### Exercise description
From the data below, restate every line word for word.

[Source texts of formatted documents]
####################

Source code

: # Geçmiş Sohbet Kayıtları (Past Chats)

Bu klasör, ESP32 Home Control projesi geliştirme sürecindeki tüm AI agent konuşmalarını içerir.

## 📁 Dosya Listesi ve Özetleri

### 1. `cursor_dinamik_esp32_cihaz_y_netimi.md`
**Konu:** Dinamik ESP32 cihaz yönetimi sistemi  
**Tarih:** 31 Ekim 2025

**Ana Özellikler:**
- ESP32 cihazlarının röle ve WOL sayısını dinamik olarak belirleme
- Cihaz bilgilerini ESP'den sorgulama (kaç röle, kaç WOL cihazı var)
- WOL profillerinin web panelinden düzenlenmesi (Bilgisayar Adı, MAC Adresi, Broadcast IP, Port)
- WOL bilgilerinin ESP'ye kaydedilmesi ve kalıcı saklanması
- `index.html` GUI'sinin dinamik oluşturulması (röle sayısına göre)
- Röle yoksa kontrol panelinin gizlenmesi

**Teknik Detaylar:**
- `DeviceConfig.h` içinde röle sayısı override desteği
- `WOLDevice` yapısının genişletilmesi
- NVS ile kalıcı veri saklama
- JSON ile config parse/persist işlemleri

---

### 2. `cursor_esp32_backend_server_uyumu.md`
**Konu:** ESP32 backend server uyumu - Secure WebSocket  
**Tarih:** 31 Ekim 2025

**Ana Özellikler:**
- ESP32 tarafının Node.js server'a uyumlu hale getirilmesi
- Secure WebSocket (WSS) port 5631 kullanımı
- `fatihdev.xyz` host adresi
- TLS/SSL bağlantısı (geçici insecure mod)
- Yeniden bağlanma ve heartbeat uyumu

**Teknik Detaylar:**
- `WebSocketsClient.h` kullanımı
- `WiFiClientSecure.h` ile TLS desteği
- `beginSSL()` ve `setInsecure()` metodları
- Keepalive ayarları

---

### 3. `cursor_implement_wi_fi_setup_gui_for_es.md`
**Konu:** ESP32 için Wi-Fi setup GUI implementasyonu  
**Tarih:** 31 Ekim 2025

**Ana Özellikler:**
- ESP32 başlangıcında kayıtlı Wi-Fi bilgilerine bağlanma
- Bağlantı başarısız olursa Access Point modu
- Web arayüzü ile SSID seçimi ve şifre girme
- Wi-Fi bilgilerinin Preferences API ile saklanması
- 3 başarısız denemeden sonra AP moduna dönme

####################

### Result
Source code

: # Geçmiş Sohbet Kayıtları (Past Chats)

Bu klasör, ESP32 Home Control projesi geliştirme sürecindeki tüm AI agent konuşmalarını içerir.

## 📁 Dosya Listesi ve Özetleri

### 1. `cursor_dinamik_esp32_cihaz_y_netimi.md`
**Konu:** Dinamik ESP32 cihaz yönetimi sistemi  
**Tarih:** 31 Ekim 2025

**Ana Özellikler:**
- ESP32 cihazlarının röle ve WOL sayısını dinamik olarak belirleme
- Cihaz bilgilerini ESP'den sorgulama (kaç röle, kaç WOL cihazı var)
- WOL profillerinin web panelinden düzenlenmesi (Bilgisayar Adı, MAC Adresi, Broadcast IP, Port)
- WOL bilgilerinin ESP'ye kaydedilmesi ve kalıcı saklanması
- `index.html` GUI'sinin dinamik oluşturulması (röle sayısına göre)
- Röle yoksa kontrol panelinin gizlenmesi

**Teknik Detaylar:**
- `DeviceConfig.h` içinde röle sayısı override desteği
- `WOLDevice` yapısının genişletilmesi
- NVS ile kalıcı veri saklama
- JSON ile config parse/persist işlemleri

---

### 2. `cursor_esp32_backend_server_uyumu.md`
**Konu:** ESP32 backend server uyumu - Secure WebSocket  
**Tarih:** 31 Ekim 2025

**Ana Özellikler:**
- ESP32 tarafının Node.js server'a uyumlu hale getirilmesi
- Secure WebSocket (WSS) port 5631 kullanımı
- `fatihdev.xyz` host adresi
- TLS/SSL bağlantısı (geçici insecure mod)
- Yeniden bağlanma ve heartbeat uyumu

**Teknik Detaylar:**
- `WebSocketsClient.h` kullanımı
- `WiFiClientSecure.h` ile TLS desteği
- `beginSSL()` ve `setInsecure()` metodları
- Keepalive ayarları

---

### 3. `cursor_implement_wi_fi_setup_gui_for_es.md`
**Konu:** ESP32 için Wi-Fi setup GUI implementasyonu  
**Tarih:** 31 Ekim 2025

**Ana Özellikler:**
- ESP32 başlangıcında kayıtlı Wi-Fi bilgilerine bağlanma
- Bağlantı başarısız olursa Access Point modu
- Web arayüzü ile SSID seçimi ve şifre girme
- Wi-Fi bilgilerinin Preferences API ile saklanması
- 3 başarısız denemeden sonra AP moduna dönme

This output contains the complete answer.